En militant tacticien, au lieu de secouer ces citoyens paresseux et endormis, j’écoute les objections avec patience et diplomatie. Elles sont souvent consternantes. On n’oppose pas à Zemmour des arguments et des idées mais des sensibilités, des craintes, des pudeurs. Je croise assez peu d’opposants idéologiquement ou politiquement solides, mais des vierges effarouchées aux cœurs d’artichauts. On discute peu le fond, on réprouve la forme. On le trouve violent et brutal, on pense qu’il n’a pas la carrure pour le poste, on s’inquiète pour l’État de droit, on le voit dictateur, on n’aime pas ses manières. On le trouve grossier quand, à Marseille, il a un geste déplacé pour recadrer une opposante insultante. Mais une riposte immédiate et proportionnée n’est-elle pas la preuve qu’on a les attributs qu’il faut pour être autre chose qu’un figurant ou le dindon de la farce dans les rapports de forces des relations internationales ?

Si l’on étudiait le zemmourisme à travers les siècles, on découvrirait sûrement que nos glorieux aînés ont aussi inspiré les craintes et les méfiances de tous les trouillards, de tous les cœurs tendres, de toutes les chochottes et de toutes les « Nadine de Rothschild » de tous les temps. On a sûrement trouvé Charles Martel violent et brutal quand il s’est montré plus royaliste que le roi fainéant de son époque et qu’il s’est levé pour arrêter les Arabes. Quand Jeanne d’Arc a pris les armes, on a sans doute pensé qu’elle n’avait pas la carrure pour bouter les Anglais hors de France. On a tremblé pour l’État de droit quand Bonaparte a envahi la Chambre des députés ou quand de Gaulle a désobéi pour organiser la Résistance.

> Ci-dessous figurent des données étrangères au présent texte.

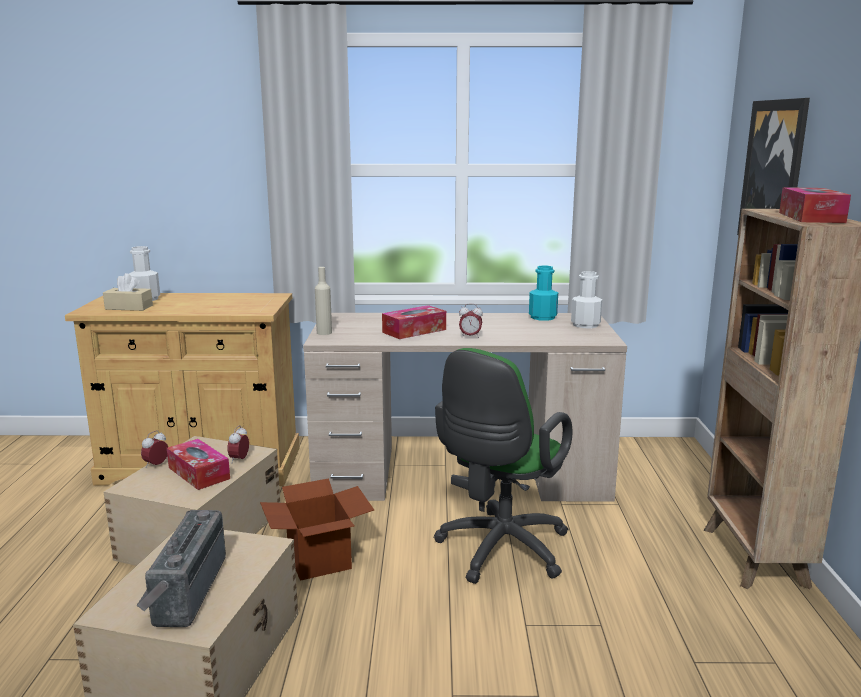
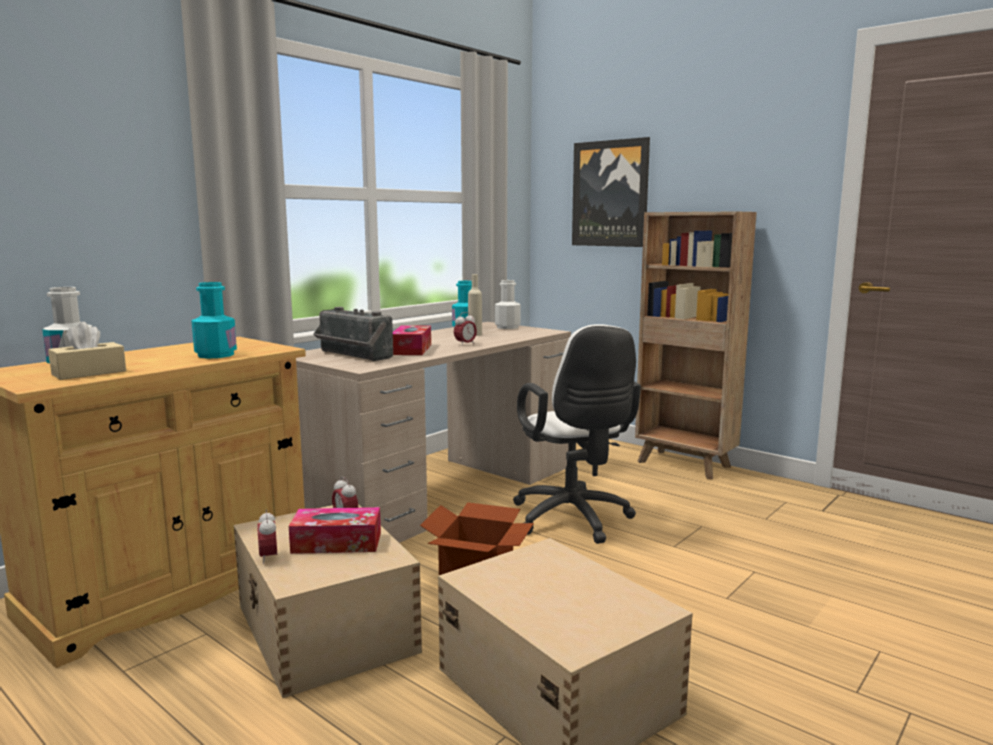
camera: 50 degrees left, 5 degrees down
radio [136,510,226,627] -> radio moved to [313,307,393,361]
beige bottle [315,267,332,335] -> beige bottle moved to [468,274,482,336]
green office chair [434,348,572,584] -> white office chair [513,324,641,544]
tissue box [779,187,851,223] -> none
none -> turquoise bottle [191,282,237,359]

Quand l’heure est grave et commande un peu d’audace et de virilité, les plus timorés d’entre nous redoublent d’attentions délicates pour les formes et se planquent derrière le droit, les usages et les procédures qui protègent des aventures et des vraies ruptures. Sur le Bataclan comme sur Vichy, on ne lui pardonne pas de nous avoir rappelé que le rôle du chef de l’État est de s’inquiéter pour les Français en danger, pas pour son image de président ouvert sur le monde et généreux pour l’histoire. À l’homme d’État qui promet de prévenir et d’agir, de préserver et de réprimer, on semble préférer les présidents des cellules psychologiques, des marches blanches, des nounours éclairés à la bougie et des pleureuses. Pour les petits enfants gâtés du siècle, la raison d’État est une infamie et la moindre contrainte sur l’individu un abus de pouvoir. On est prêts à mettre des ministres en prison parce qu’une pandémie fait des morts et on hurle « liberté » contre un vaccin ou un pass sanitaire. On ne veut pas vivre en terre d’islam mais attention, touche pas au prénom de mon pote ou au voile de sa femme. Évidemment, à ceux qui craignent de froisser l’aile d’une mouche, et surtout de passer pour des ringards quand ils disent le mot France, le candidat fait peur.

Hier, on s’interrogeait sur l’opportunité d’accorder le droit de vote aux femmes. On se trompait. Aujourd’hui, ce ne sont pas les femmes qui compromettent le salut de la France, ce sont les femmelettes.